What the exercise asks: How many lines in the records below contain the word "width"? State only that number.

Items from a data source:
►

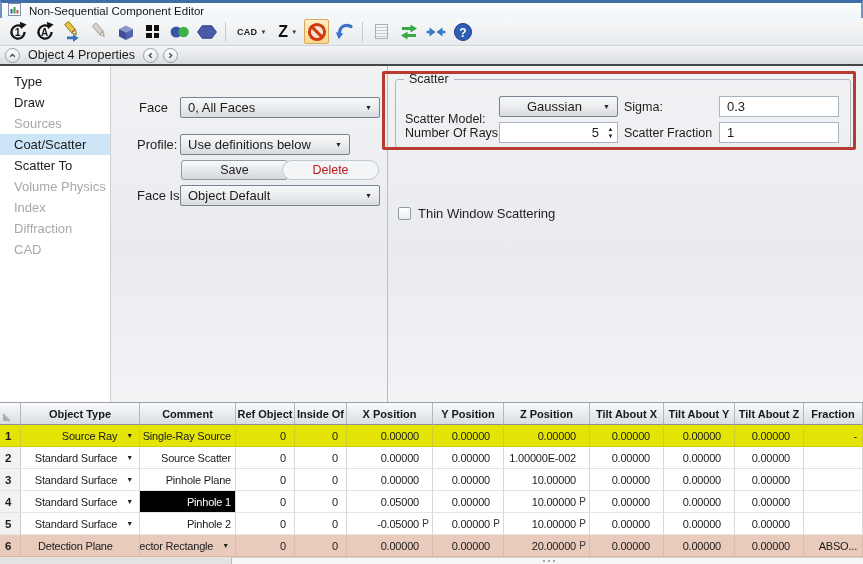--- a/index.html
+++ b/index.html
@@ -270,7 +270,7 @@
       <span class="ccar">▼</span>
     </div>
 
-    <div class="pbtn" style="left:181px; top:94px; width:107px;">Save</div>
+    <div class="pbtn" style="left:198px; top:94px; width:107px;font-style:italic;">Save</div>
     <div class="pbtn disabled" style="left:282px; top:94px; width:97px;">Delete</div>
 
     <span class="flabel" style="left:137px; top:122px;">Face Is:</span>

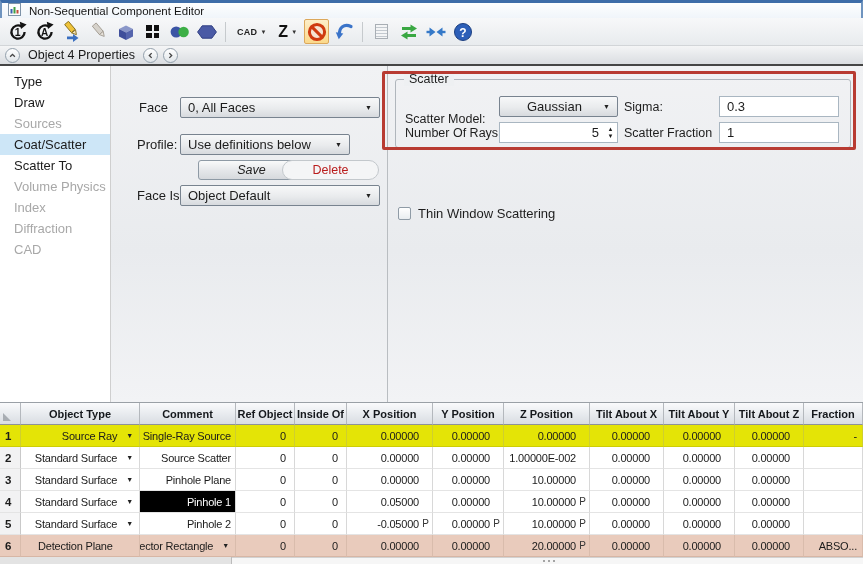--- a/index.html
+++ b/index.html
@@ -322,7 +322,7 @@
       <div class="hcell">Tilt About X</div>
       <div class="hcell">Tilt About Y</div>
       <div class="hcell">Tilt About Z</div>
-      <div class="hcell">Fraction</div>
+      <div class="hcell">Material</div>
     </div>
 
     <div class="trow yellow">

◄

Response below: 3